Cantrill did not go on to explain what that meant, except to say that it was an honest admin mistake rather than an actual hardware failure. Whatever the administrator did caused every server at the data centre to simultaneously reboot. The number of servers and amount of data involved meant that getting everything up and running again was a slow process that took about an hour to complete.
A system-wide data centre reboot is serious in terms of customer satisfaction however it is not as bad as simultaneously losing multiple data centres or inadvertently deleting customer data. Fortunately, Joyent customers will be reimbursed for downtime based on existing service level agreements.
In the meantime, Cantrill says the incident is a great opportunity for his company to learn some important lessons about how their system works. The company will use the knowledge it gleans to improve data centre training and develop new systems to prevent similar incidents from happening in the future. Cantrill says no data centre jobs are at risk because of the error. He says his company is not out to punish the administrator, but rather to learn and get better.

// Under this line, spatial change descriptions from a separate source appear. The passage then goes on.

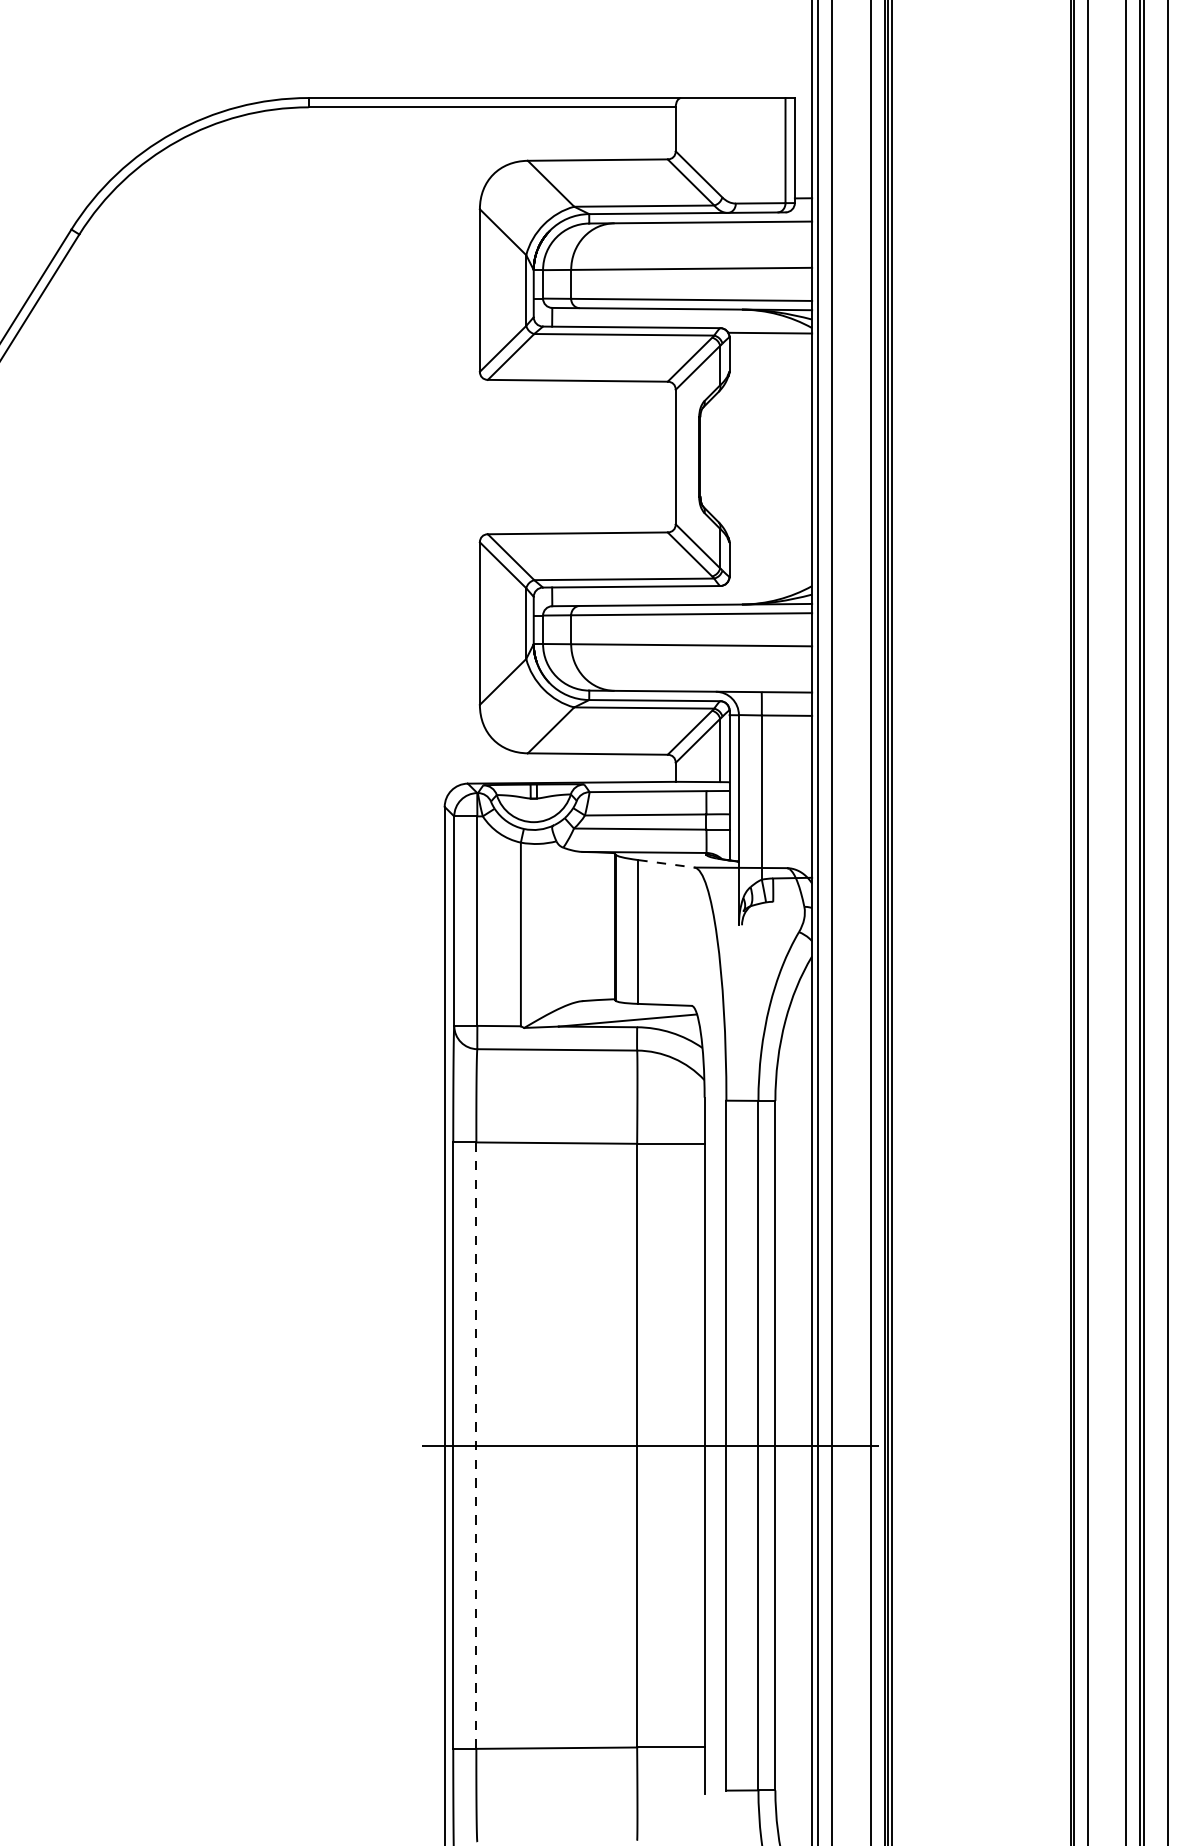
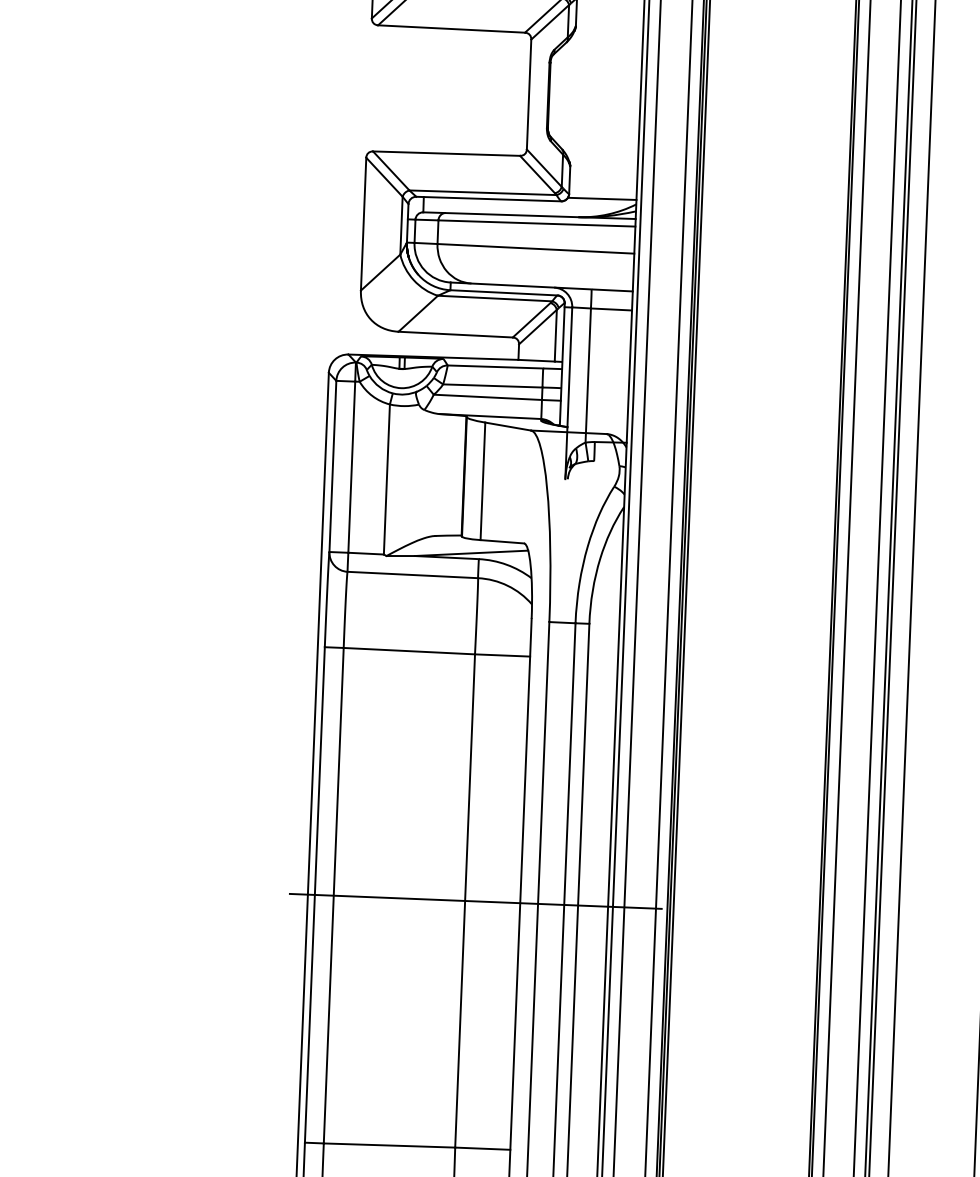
line: (770, 580) -> (602, 198), added
line: (666, 863) -> (508, 426), dashed -> solid
line: (476, 1446) -> (333, 896), dashed -> solid

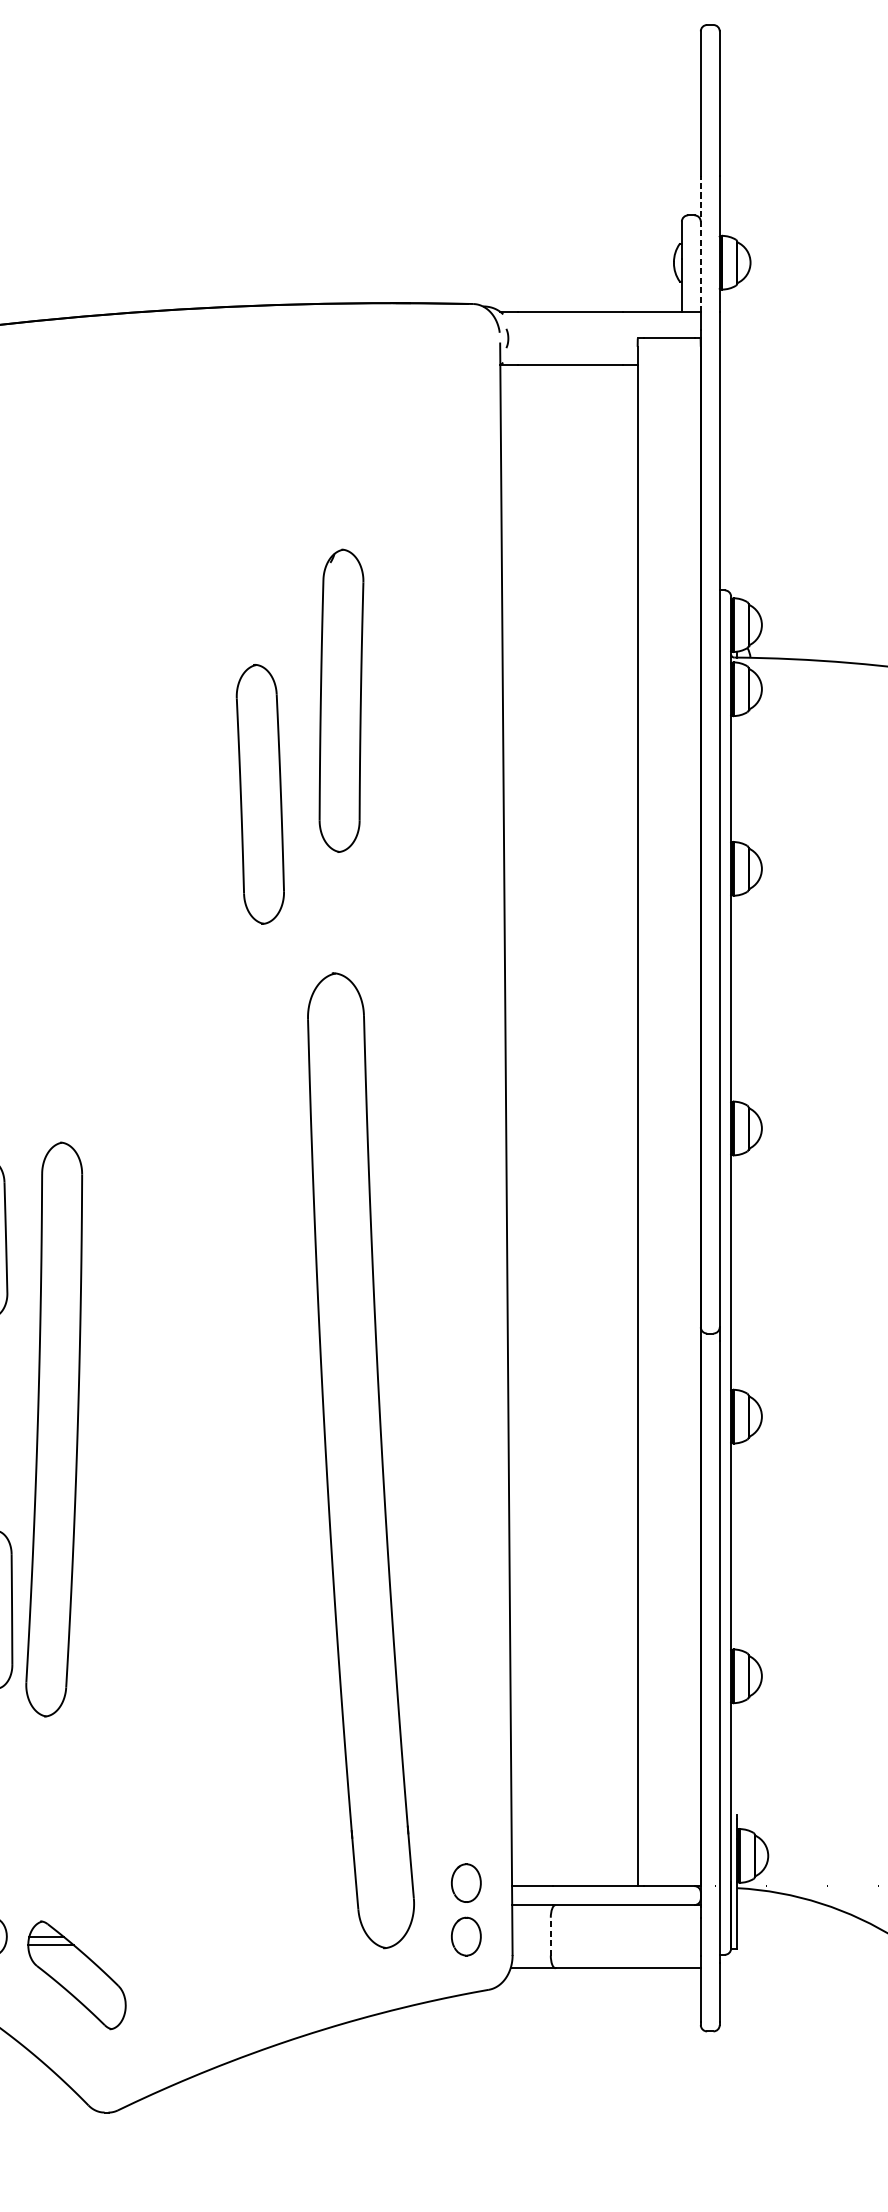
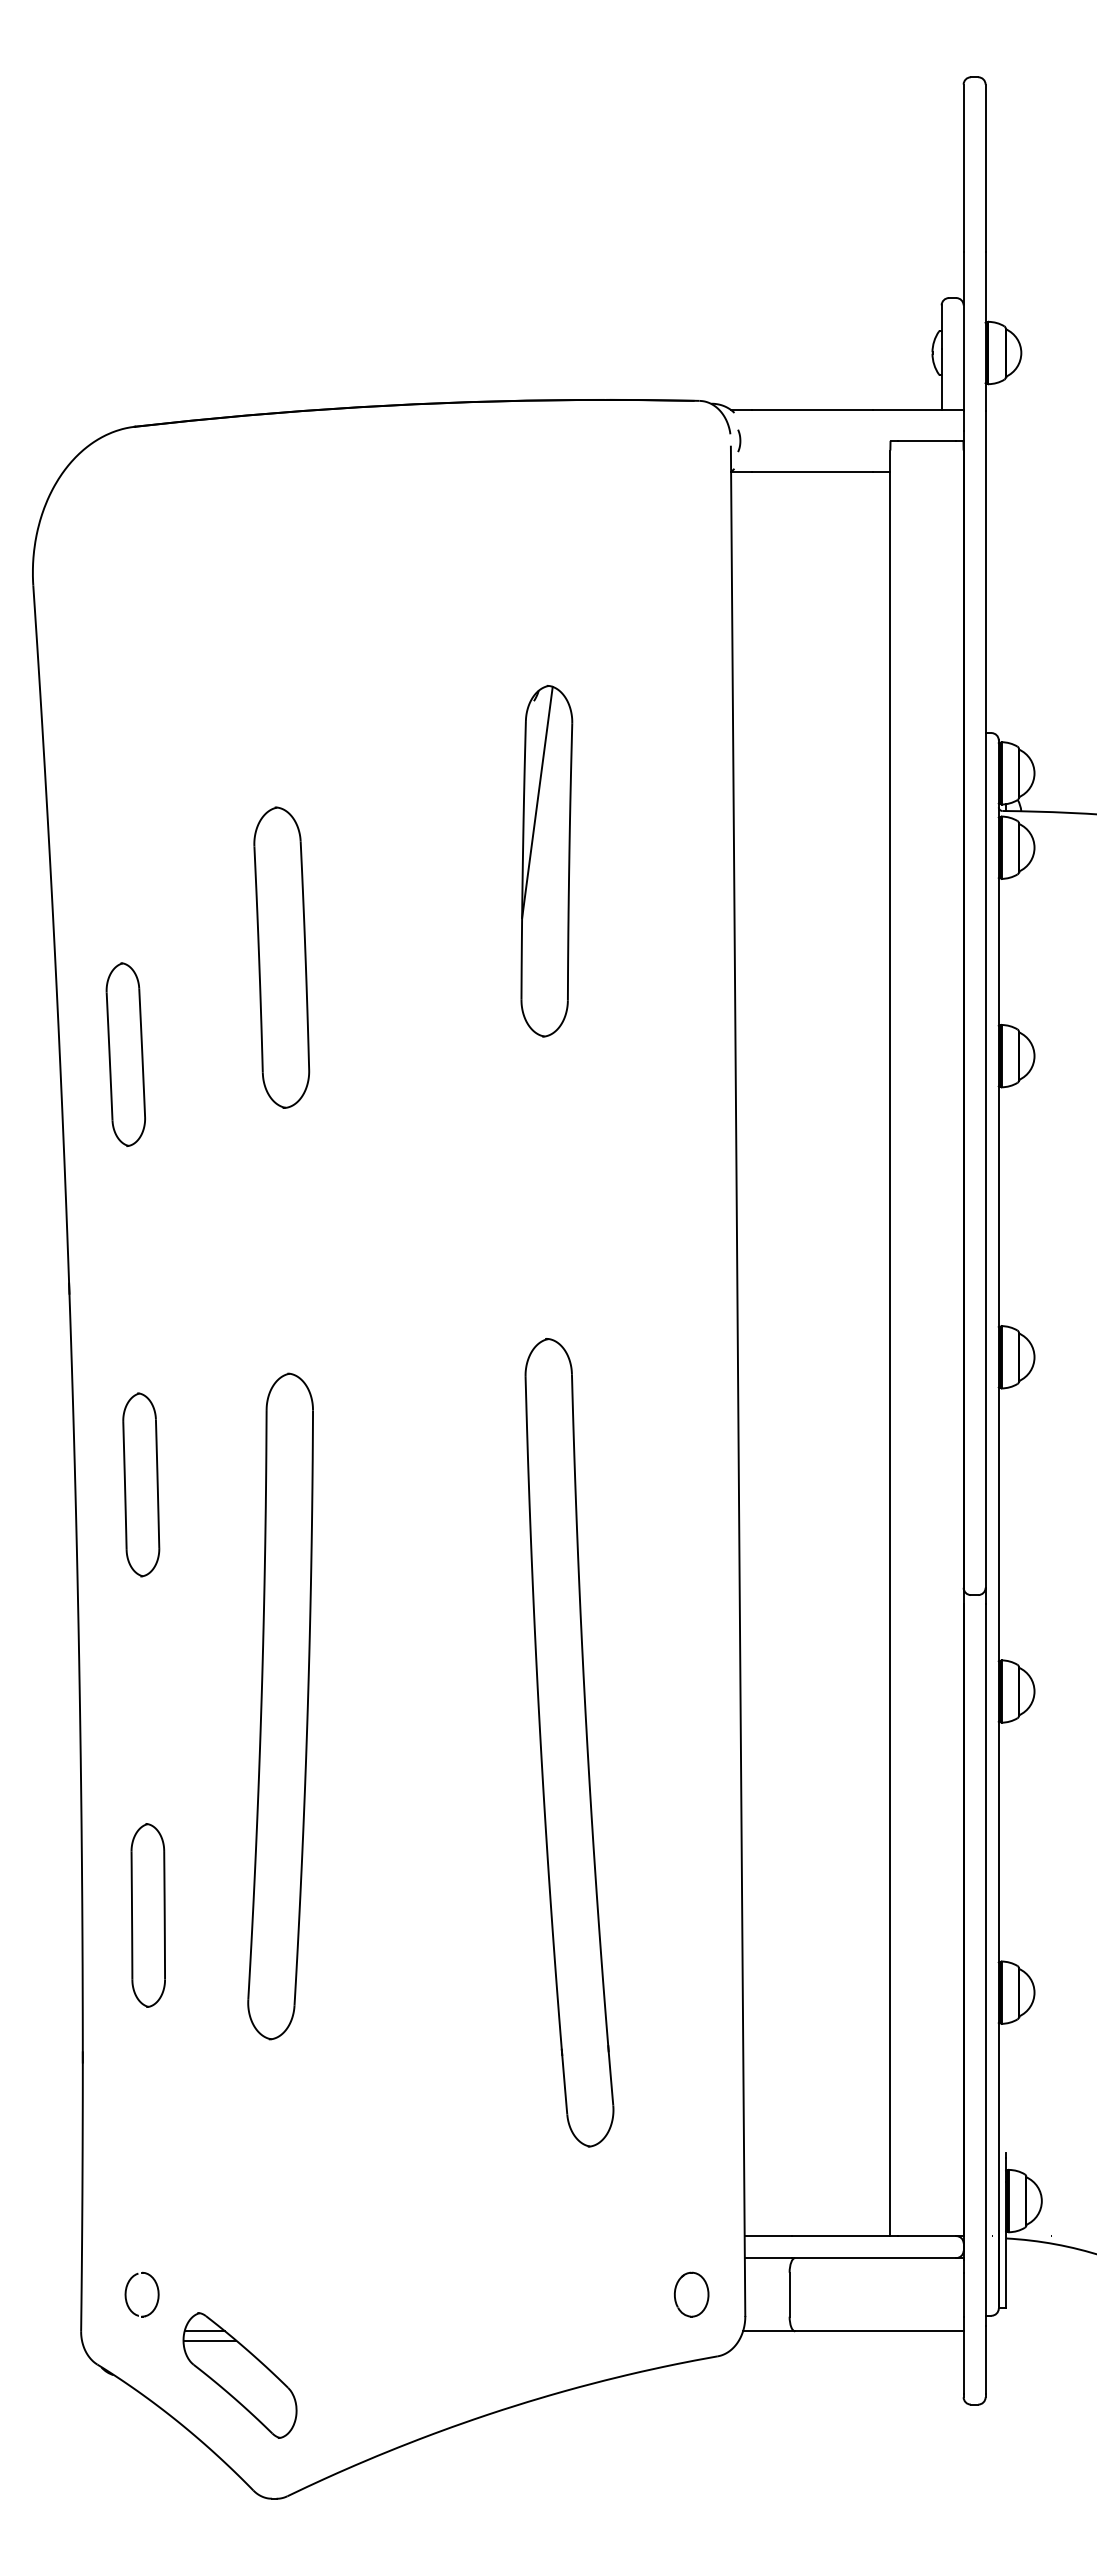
line: (700, 243) -> (963, 330), dashed -> solid
line: (333, 650) -> (537, 802), added
part: (260, 794) -> (281, 957), moved
part: (54, 1429) -> (280, 1706), moved
part: (361, 1460) -> (569, 1742), size x0.71
part: (466, 1883) -> (691, 2232), removed
line: (550, 1936) -> (789, 2294), dashed -> solid
part: (76, 1975) -> (239, 2375), moved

When the data centre first went down, company officials were quick to respond with immediate updates. They continued updating the situation as the recovery process worked its way through each individual node. Joyent promised a full post-mortem to determine how a single error by an administrator could have resulted in a complete centre shut down.
The nature of cloud computing does not necessarily make a data centre more vulnerable to these sorts of shutdowns than a traditional, non-cloud environment. The problem with the cloud lies in how data is stored and accessed. In a traditional environment, the data belonging to a single customer is contained all in one place, allowing everything to start functioning again as soon as the rebooted server initialises. Things are different in the cloud environment.
Cloud-based data and applications are split-up and distributed across multiple servers simultaneously. That means every computer node has to be up and running before a customer's system is fully functional. This is not a problem on a small scale however a wide-scale reboot like Joyent's takes a lot longer to recover from because there are substantially more nodes to deal with.
In the end, Joyent will learn from this in order to get better. Like Google, Microsoft and Amazon before it, the company will figure it out and put new controls in place. However, it is only a matter of time before the next 'big one' hits…